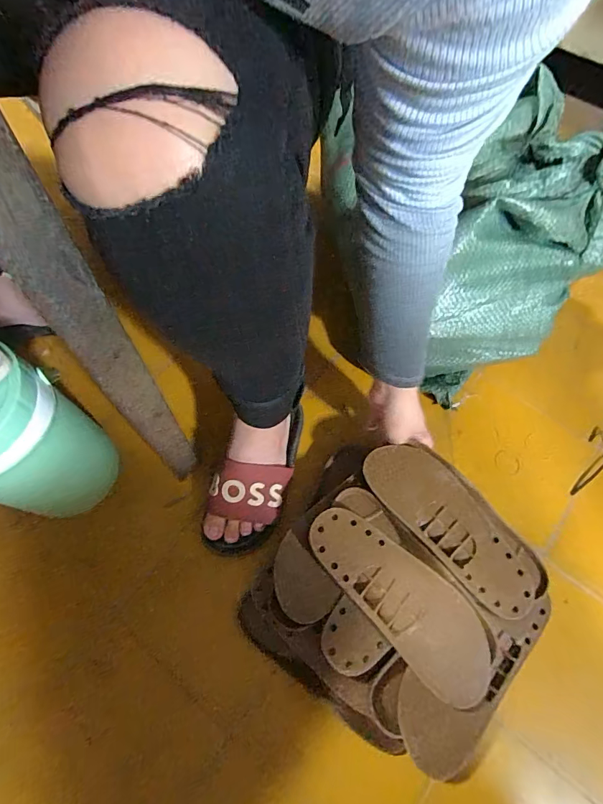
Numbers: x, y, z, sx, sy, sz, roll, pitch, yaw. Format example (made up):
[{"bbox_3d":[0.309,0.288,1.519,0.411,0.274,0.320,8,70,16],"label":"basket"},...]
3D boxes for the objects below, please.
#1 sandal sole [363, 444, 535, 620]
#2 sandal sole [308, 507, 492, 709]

====

• _Action item_
Give the data again word for word, without images.

• _Answer to this problem_
Numbers: x, y, z, sx, sy, sz, roll, pitch, yaw. Format example (made up):
[{"bbox_3d":[0.309,0.288,1.519,0.411,0.274,0.320,8,70,16],"label":"basket"},...]
3D boxes for the objects below, please.
#1 sandal sole [363, 444, 535, 620]
#2 sandal sole [308, 507, 492, 709]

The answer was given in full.